**Exercise instructions:** Once "left ear: (132, 160)" turns up in a line below, reproduce that line and those after it exactly, stopping after the line with "right eye: (190, 90)"; leave pictures out.

(Landmark coordinate records)
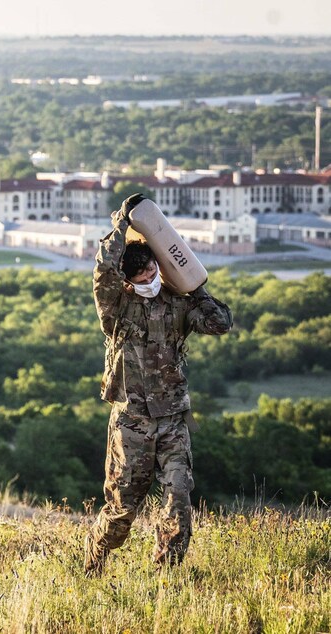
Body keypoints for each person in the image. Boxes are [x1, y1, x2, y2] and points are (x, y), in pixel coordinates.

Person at [84, 194, 233, 576]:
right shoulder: (116, 308)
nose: (149, 280)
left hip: (172, 420)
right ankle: (95, 557)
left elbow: (220, 324)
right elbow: (103, 272)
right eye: (141, 278)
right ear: (129, 280)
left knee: (178, 502)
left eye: (153, 271)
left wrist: (195, 288)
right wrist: (120, 224)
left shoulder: (178, 303)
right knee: (121, 513)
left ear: (158, 265)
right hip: (131, 422)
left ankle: (168, 578)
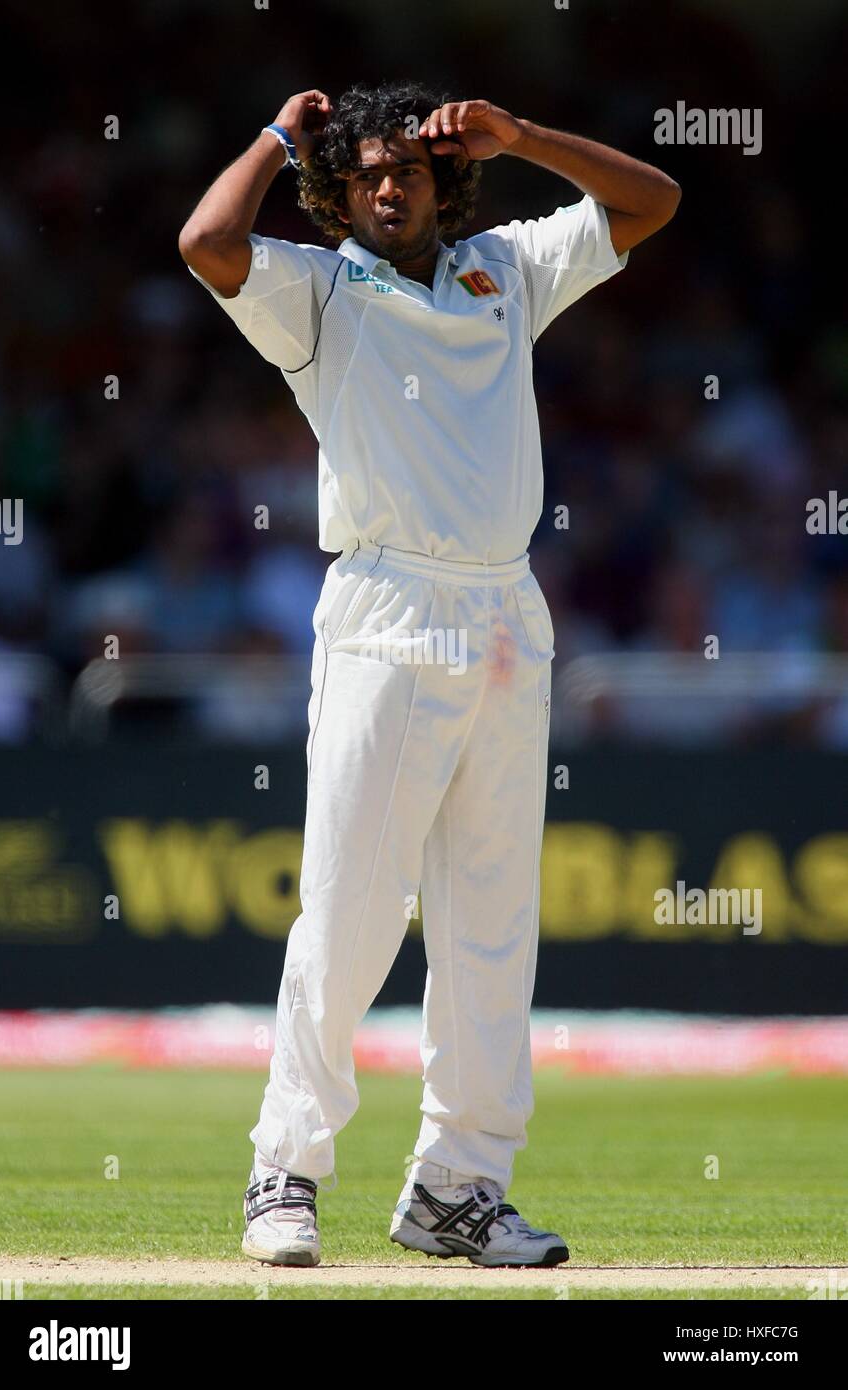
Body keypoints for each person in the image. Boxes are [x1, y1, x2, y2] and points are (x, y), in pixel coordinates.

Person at [179, 81, 680, 1268]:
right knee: (351, 909)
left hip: (506, 608)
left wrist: (523, 140)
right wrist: (269, 133)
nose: (389, 188)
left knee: (490, 921)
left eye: (407, 168)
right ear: (336, 191)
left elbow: (654, 202)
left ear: (445, 182)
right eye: (364, 176)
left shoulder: (504, 266)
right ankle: (283, 1172)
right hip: (386, 604)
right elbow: (206, 243)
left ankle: (458, 1186)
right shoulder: (316, 289)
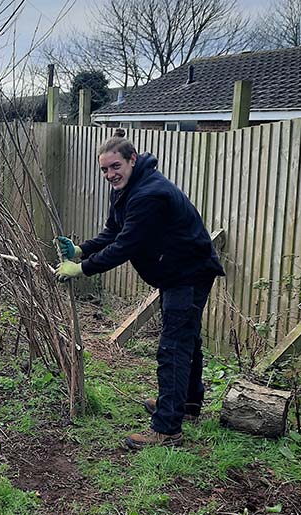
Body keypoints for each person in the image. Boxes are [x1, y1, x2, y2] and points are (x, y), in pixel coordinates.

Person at [54, 129, 224, 450]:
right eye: (104, 169)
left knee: (173, 346)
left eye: (115, 166)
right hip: (177, 270)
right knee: (187, 338)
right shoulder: (126, 190)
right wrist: (80, 250)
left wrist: (81, 269)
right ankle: (187, 402)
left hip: (188, 272)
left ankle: (167, 429)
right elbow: (113, 232)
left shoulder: (149, 195)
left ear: (132, 160)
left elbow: (124, 246)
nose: (109, 174)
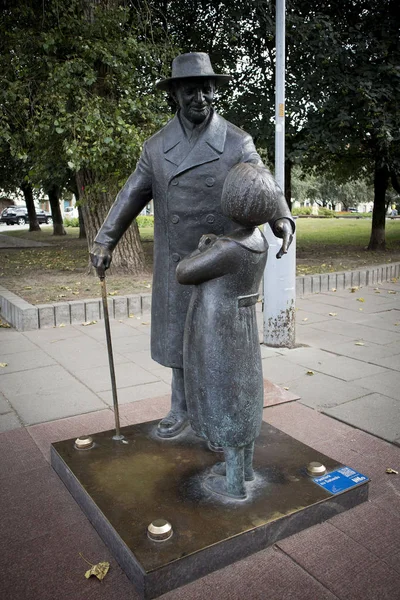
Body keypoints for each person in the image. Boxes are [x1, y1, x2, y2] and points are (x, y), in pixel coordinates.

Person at [90, 52, 294, 439]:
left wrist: (280, 216)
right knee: (177, 341)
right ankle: (180, 407)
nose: (199, 97)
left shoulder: (236, 141)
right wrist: (104, 240)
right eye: (190, 90)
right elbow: (131, 194)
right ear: (176, 94)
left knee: (220, 344)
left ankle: (223, 409)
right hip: (176, 260)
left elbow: (260, 179)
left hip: (219, 260)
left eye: (205, 89)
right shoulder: (156, 147)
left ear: (214, 90)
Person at [176, 163, 283, 499]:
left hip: (217, 328)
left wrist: (202, 249)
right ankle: (245, 468)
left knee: (225, 395)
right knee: (243, 393)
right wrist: (213, 244)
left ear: (230, 201)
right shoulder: (258, 240)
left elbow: (184, 272)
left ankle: (234, 484)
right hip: (242, 328)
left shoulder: (226, 249)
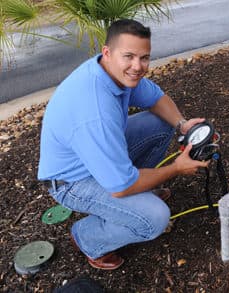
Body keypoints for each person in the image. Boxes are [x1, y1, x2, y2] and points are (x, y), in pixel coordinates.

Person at [38, 19, 209, 270]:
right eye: (128, 56)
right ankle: (87, 238)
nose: (137, 66)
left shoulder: (113, 72)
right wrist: (175, 168)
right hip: (72, 182)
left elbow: (156, 97)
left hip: (95, 158)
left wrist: (182, 125)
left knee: (162, 122)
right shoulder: (96, 110)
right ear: (107, 53)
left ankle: (136, 196)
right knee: (156, 217)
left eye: (144, 58)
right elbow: (121, 186)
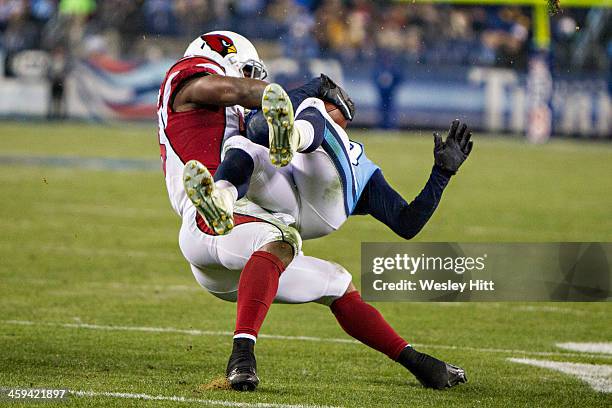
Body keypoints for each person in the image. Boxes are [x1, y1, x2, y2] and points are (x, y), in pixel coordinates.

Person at [160, 30, 467, 392]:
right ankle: (241, 352)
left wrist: (441, 174)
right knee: (275, 216)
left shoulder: (357, 166)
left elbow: (406, 222)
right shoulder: (194, 80)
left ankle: (420, 363)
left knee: (335, 280)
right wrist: (307, 90)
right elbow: (239, 94)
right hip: (232, 224)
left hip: (227, 248)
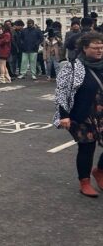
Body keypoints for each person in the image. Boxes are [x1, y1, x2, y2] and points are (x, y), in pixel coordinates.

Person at [54, 31, 103, 197]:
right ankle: (85, 182)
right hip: (83, 114)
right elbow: (62, 92)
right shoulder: (72, 67)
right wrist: (64, 115)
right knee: (87, 147)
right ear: (84, 48)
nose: (99, 50)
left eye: (101, 47)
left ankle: (100, 171)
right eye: (95, 48)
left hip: (101, 112)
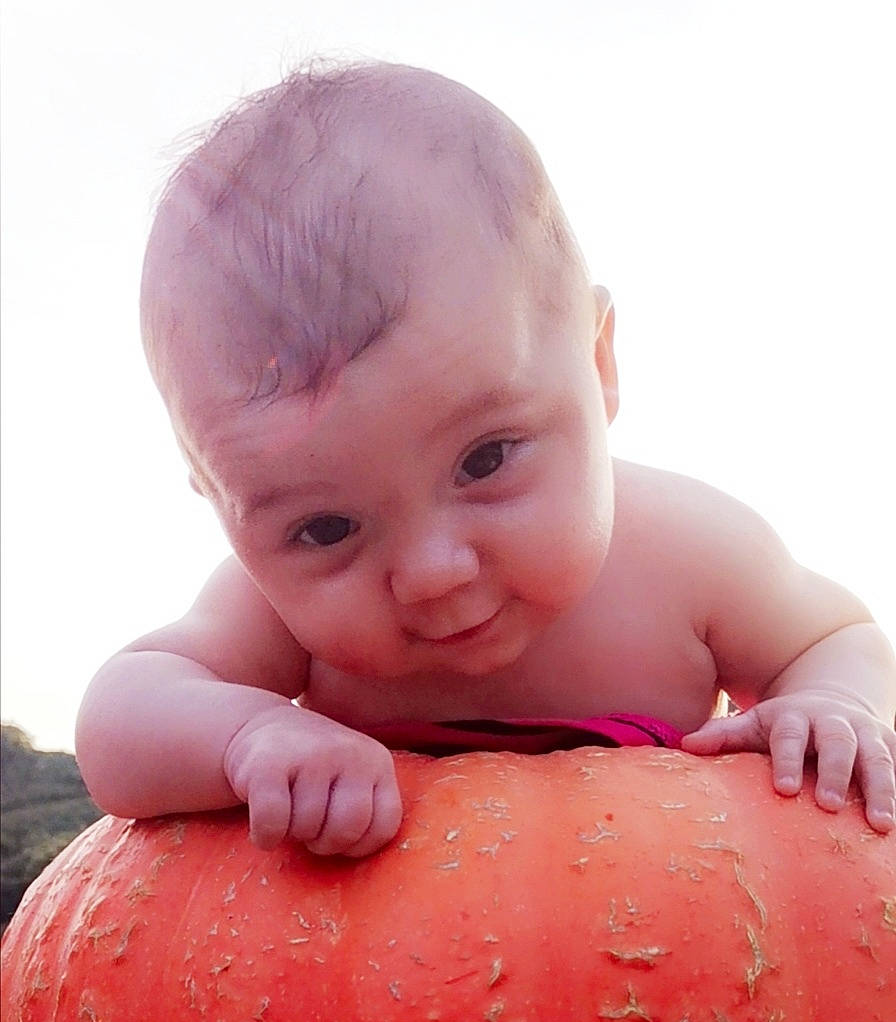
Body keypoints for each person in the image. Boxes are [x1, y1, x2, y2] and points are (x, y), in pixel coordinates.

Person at [76, 60, 896, 857]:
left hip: (679, 963)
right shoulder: (272, 616)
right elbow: (119, 719)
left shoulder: (691, 555)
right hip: (377, 986)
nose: (433, 572)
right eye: (327, 528)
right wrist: (250, 735)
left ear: (598, 364)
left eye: (485, 459)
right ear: (220, 500)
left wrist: (830, 698)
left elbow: (835, 634)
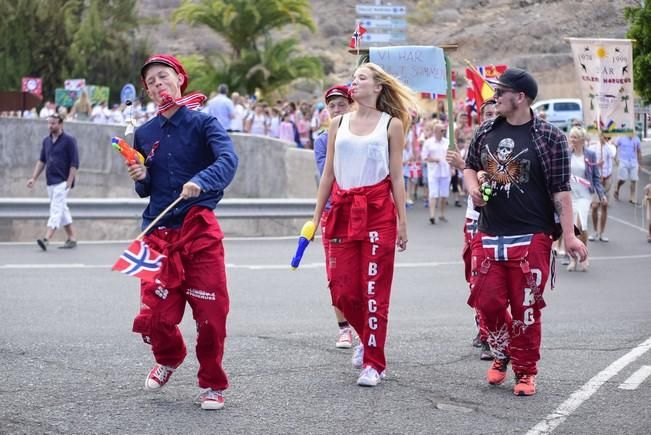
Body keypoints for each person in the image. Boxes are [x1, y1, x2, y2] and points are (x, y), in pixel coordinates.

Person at [464, 68, 587, 396]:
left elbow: (561, 192)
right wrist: (474, 186)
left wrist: (570, 236)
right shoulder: (486, 130)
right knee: (486, 302)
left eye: (500, 92)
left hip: (532, 235)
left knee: (526, 308)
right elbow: (468, 166)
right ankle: (502, 349)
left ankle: (525, 371)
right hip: (489, 231)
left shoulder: (550, 137)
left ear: (519, 97)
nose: (495, 97)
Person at [126, 54, 238, 410]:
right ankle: (169, 357)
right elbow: (145, 189)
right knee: (153, 315)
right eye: (151, 82)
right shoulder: (144, 133)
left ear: (180, 79)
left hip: (198, 230)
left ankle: (212, 383)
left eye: (164, 77)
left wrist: (200, 181)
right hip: (156, 231)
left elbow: (228, 161)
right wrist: (141, 178)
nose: (159, 85)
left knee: (211, 316)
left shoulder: (205, 124)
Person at [311, 62, 414, 387]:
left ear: (378, 87)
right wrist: (316, 219)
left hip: (378, 212)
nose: (354, 83)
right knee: (341, 291)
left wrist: (402, 222)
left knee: (373, 291)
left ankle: (374, 362)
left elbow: (397, 177)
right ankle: (365, 335)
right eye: (353, 79)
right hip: (341, 211)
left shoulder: (391, 124)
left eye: (361, 79)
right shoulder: (337, 123)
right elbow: (328, 173)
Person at [447, 98, 497, 361]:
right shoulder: (476, 142)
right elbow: (469, 181)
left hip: (499, 221)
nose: (491, 117)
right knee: (474, 277)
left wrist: (461, 165)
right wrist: (460, 165)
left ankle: (491, 336)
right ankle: (483, 326)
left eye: (495, 112)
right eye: (487, 113)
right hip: (473, 218)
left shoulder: (506, 143)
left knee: (488, 279)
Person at [313, 85, 354, 349]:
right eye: (332, 106)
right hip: (333, 213)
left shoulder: (367, 134)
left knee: (361, 275)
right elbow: (328, 176)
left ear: (352, 105)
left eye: (342, 104)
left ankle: (362, 326)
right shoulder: (321, 141)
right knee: (336, 276)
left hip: (363, 212)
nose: (337, 110)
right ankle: (344, 328)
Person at [27, 114, 79, 251]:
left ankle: (46, 238)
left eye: (53, 123)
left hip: (63, 181)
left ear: (61, 124)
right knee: (62, 209)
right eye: (49, 123)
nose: (50, 126)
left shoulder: (69, 140)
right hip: (50, 181)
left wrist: (69, 181)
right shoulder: (46, 141)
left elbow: (74, 163)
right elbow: (42, 160)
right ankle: (72, 237)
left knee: (56, 209)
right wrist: (34, 178)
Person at [566, 126, 605, 272]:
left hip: (584, 195)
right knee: (571, 228)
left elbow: (595, 177)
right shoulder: (566, 154)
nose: (572, 140)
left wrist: (601, 194)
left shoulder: (590, 155)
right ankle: (573, 259)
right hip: (569, 195)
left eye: (575, 137)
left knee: (581, 226)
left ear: (582, 140)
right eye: (571, 137)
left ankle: (584, 255)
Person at [588, 133, 616, 242]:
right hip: (596, 180)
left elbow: (612, 154)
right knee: (595, 206)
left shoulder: (610, 147)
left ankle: (602, 233)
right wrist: (596, 165)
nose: (602, 137)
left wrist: (605, 143)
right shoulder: (593, 147)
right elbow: (588, 163)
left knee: (604, 206)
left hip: (607, 179)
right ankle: (595, 231)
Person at [421, 121, 451, 224]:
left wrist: (453, 168)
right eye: (441, 130)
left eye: (444, 130)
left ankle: (442, 214)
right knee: (433, 194)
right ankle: (432, 215)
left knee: (444, 194)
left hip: (445, 172)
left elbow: (452, 155)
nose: (443, 132)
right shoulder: (428, 142)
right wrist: (433, 159)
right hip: (433, 172)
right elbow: (424, 157)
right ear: (435, 131)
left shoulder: (447, 142)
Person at [614, 133, 642, 203]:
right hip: (623, 161)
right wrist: (615, 158)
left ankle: (632, 197)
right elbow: (615, 147)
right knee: (623, 179)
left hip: (633, 162)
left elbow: (639, 151)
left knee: (634, 179)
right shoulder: (621, 137)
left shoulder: (637, 139)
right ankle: (617, 186)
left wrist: (640, 163)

**The completed task:**
left ear: (132, 160)
left elbow: (124, 246)
nose: (109, 174)
Body keypoints for each person in the image. Boxes are [x1, y1, x2, y2] and points are (x, y), in pixel coordinates.

Person at [90, 52, 294, 439]:
left wrist: (280, 216)
right knee: (177, 341)
right ankle: (180, 407)
nose: (199, 97)
left shoulder: (236, 141)
right wrist: (104, 240)
right eye: (190, 90)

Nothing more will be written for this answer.